++++ Passage ++++

Retail currently sells the same games with a box and manual and dvd for more than 50% less than Steam, including delivery and transport costs.

DD is purely a way for publishers to price fix their games and the entire Industry will suffer for it in the end, less people will be willing to buy games at RRP, publishers are too damn slow when it comes to dropping prices compared to Retail.

DD is seen as a saviour of the Video Game Business, but it could very well be its Opposite.

For example take Street Fighter 4 PC, on Steam its £29.99, on Play.com its £17.99. almost half price and thats a game that came out very recently.

Plus you could argue that the Publisher gets a higher percentage of the money with DD, so they should be charging less than Retail, they don't have to pay for transport or logistics in moving tens of thousands of boxes and yet they charge far more than retail. Ask yourself why.
 
Arguing whether or not a used market should exist is like arguing if free online should be legal.

This isn't like some new thing that has come about and there needs to be a law to stop this, this is something that our economy is based on.
 

Tiktaalik

Member
I think the current status of the iPhone App store is proving that the theory that digital download would screw the consumer is completely incorrect. On the iPhone store there is an absolutely huge downward pressure on prices and everything is extremely cheap. Of course, the cause of this pressure is much do to the openness of the platform and the design of the store. In contrast with the DSi store, where everything is tightly regulated and releases are doled out in an extremely slow fashion, no downward price pressure has developed. In some future where DD is quite prevalent though I see no reason why the prices on one store couldn't exert price pressure on products from another store. I think we'd see cheaper product everywhere.

The only reasonable argument I have heard in favour of Gamestop's trade in practices is that it allows consumers with less money to access the games market. If there were no trade ins and less people could buy expensive $59.99 games wouldn't the market simply shift to provide the options for cheaper product? Isn't this already happening with the massive surge in popularity of the Nintendo DS with it's cheaper system and cheaper games? I am actually turning around to the idea that with DD, prices would drop severely from the current $59.99 status quo and that so many cheap games these consumers with less available funds would have even greater access to the games market than they do now with Gamestop's trade in market.

++++

Activities:
1 – Answer these questions about the digital download discussion, one per line:
(a) What prices are given for Street Fighter 4 PC on Steam and on Play.com?
(b) Which store is contrasted with the iPhone App store as one where no downward price pressure has developed?
(c) What dollar price is described as the current status quo for games?
2 – Reproduce everything in the digital download discussion from "DD is purely" down to "Ask yourself why.", word for word.

++++ Extracted information ++++

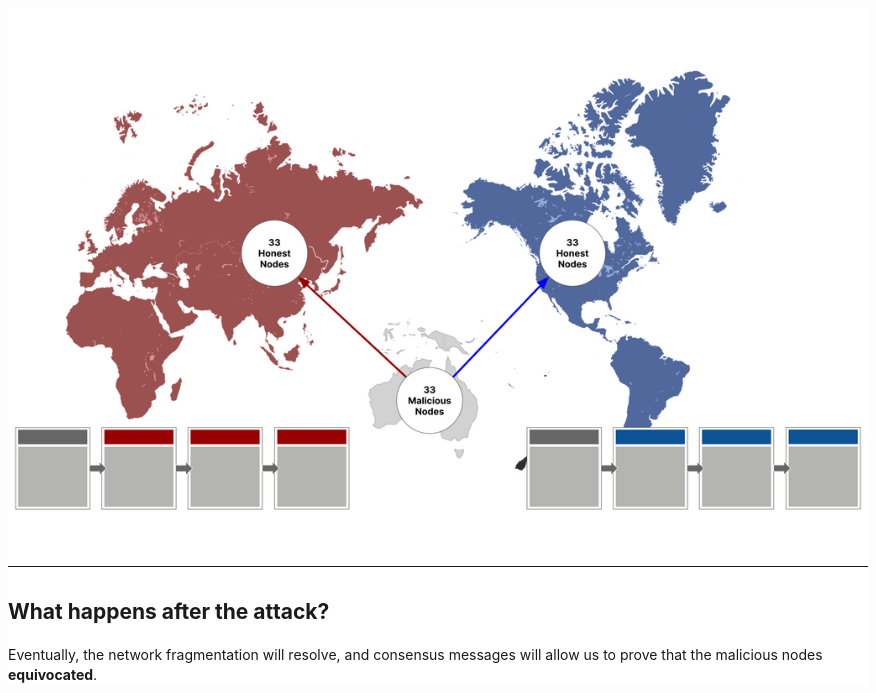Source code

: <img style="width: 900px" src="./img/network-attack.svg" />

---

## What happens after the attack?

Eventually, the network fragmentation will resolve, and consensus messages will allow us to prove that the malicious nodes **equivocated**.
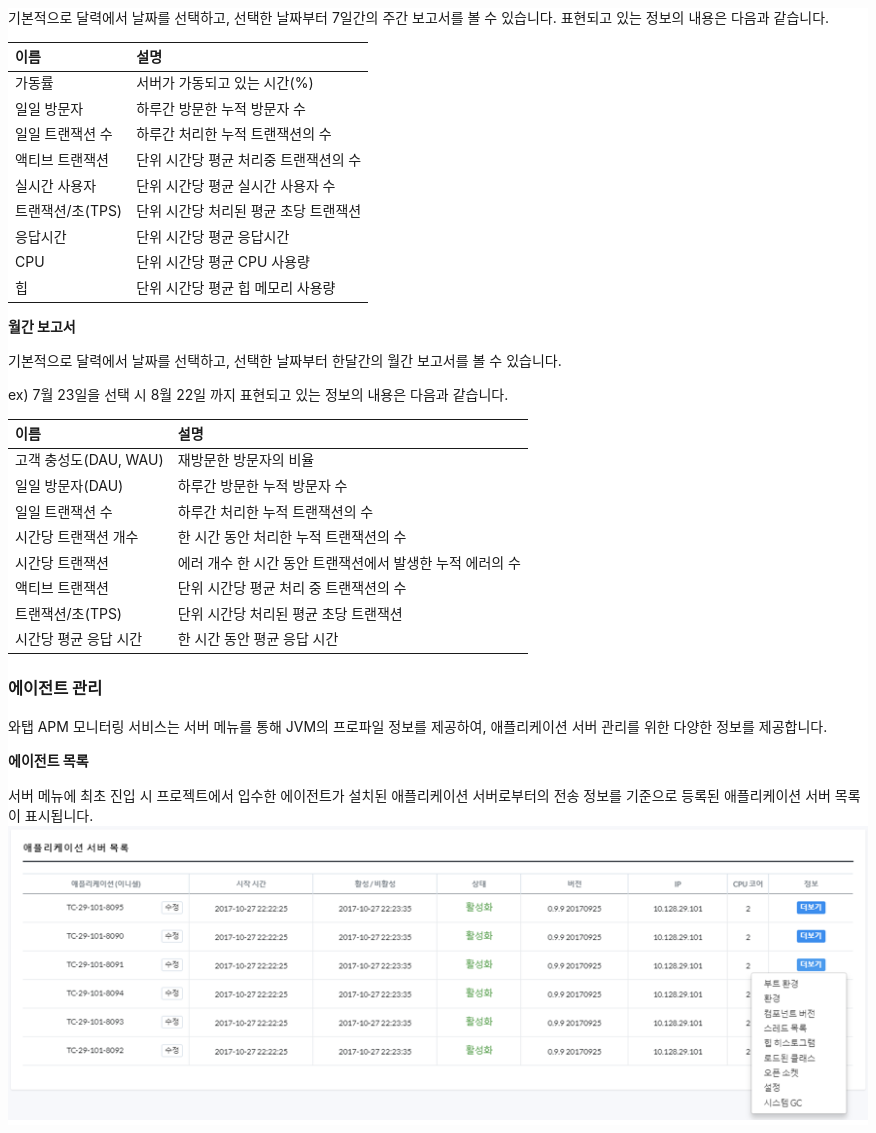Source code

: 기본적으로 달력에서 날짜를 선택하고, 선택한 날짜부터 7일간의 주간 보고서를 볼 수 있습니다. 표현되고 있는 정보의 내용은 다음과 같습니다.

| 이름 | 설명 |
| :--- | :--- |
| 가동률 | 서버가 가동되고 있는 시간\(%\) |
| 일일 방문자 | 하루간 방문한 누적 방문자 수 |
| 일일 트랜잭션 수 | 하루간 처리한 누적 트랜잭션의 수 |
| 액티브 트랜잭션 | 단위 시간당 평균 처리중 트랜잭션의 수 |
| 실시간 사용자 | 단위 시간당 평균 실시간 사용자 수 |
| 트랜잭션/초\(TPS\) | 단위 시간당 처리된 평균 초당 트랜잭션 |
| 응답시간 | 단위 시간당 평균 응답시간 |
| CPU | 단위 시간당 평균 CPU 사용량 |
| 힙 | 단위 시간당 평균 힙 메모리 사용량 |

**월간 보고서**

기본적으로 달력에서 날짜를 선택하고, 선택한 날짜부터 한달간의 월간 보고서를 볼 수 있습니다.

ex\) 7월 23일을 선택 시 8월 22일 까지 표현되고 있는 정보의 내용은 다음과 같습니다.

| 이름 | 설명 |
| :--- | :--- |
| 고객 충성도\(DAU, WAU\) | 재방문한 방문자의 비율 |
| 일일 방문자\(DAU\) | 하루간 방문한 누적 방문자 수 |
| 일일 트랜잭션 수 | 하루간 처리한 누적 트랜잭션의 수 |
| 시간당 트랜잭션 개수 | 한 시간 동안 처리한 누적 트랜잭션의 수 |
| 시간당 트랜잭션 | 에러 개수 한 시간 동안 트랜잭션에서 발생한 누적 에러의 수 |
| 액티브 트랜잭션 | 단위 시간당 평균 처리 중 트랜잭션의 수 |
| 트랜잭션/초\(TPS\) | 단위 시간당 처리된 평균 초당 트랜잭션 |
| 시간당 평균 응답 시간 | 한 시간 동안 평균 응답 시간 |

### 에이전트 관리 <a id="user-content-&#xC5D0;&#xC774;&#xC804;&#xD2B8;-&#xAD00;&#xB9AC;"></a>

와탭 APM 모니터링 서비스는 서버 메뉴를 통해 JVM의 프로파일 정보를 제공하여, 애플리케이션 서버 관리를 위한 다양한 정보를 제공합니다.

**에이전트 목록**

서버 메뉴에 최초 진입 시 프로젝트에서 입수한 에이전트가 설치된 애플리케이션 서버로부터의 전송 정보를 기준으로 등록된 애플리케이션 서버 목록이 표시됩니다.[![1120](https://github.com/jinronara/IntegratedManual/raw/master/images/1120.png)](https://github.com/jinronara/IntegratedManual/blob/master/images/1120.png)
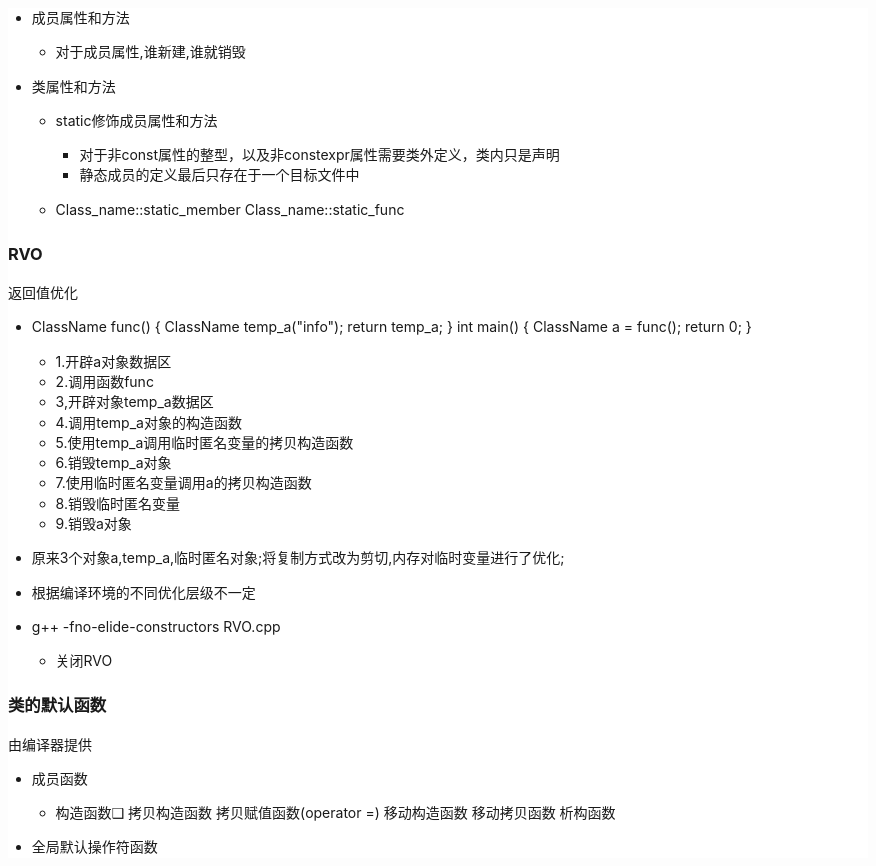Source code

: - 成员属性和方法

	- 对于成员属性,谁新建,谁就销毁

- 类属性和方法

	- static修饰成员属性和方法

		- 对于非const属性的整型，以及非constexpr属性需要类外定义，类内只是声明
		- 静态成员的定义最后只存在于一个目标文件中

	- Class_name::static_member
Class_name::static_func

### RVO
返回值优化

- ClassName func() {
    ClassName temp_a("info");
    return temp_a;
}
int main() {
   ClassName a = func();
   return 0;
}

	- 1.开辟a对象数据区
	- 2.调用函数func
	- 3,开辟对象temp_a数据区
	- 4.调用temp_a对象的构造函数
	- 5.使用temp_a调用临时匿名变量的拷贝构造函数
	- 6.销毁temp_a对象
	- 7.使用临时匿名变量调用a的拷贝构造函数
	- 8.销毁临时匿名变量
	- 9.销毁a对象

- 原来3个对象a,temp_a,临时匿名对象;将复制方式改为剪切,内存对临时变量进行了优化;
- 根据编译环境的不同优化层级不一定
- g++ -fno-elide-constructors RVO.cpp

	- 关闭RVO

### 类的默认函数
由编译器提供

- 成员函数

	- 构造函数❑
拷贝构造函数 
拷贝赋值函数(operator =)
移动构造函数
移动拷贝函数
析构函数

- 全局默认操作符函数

++++
++++ Extracted information ++++

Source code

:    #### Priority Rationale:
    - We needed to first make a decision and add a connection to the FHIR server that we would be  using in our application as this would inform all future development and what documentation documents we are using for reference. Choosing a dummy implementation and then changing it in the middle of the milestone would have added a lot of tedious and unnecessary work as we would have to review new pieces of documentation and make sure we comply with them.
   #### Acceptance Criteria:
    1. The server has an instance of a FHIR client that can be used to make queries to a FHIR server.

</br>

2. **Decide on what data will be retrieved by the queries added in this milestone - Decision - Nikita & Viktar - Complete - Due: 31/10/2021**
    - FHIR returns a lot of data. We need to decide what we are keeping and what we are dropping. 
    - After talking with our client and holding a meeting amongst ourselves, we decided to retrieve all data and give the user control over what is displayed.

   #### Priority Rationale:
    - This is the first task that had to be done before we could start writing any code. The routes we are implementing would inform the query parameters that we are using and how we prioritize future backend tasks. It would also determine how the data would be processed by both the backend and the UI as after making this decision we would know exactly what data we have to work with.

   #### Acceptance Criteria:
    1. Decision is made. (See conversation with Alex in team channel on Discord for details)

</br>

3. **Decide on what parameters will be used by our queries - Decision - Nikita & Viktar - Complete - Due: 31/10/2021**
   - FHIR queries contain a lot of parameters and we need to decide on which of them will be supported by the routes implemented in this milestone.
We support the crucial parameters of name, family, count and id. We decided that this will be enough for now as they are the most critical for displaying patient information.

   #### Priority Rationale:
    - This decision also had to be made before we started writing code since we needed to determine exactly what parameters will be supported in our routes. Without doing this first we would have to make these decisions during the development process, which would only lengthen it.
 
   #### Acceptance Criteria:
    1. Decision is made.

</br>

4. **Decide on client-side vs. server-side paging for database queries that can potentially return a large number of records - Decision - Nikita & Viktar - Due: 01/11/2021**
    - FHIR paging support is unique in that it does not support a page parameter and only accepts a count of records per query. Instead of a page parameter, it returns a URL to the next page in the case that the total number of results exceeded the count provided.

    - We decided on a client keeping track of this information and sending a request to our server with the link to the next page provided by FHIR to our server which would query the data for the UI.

++++

Answers by item:
1 –
(a) £29.99 on Steam and £17.99 on Play.com.
(b) The DSi store.
(c) $59.99.

2 –
DD is purely a way for publishers to price fix their games and the entire Industry will suffer for it in the end, less people will be willing to buy games at RRP, publishers are too damn slow when it comes to dropping prices compared to Retail.

DD is seen as a saviour of the Video Game Business, but it could very well be its Opposite.

For example take Street Fighter 4 PC, on Steam its £29.99, on Play.com its £17.99. almost half price and thats a game that came out very recently.

Plus you could argue that the Publisher gets a higher percentage of the money with DD, so they should be charging less than Retail, they don't have to pay for transport or logistics in moving tens of thousands of boxes and yet they charge far more than retail. Ask yourself why.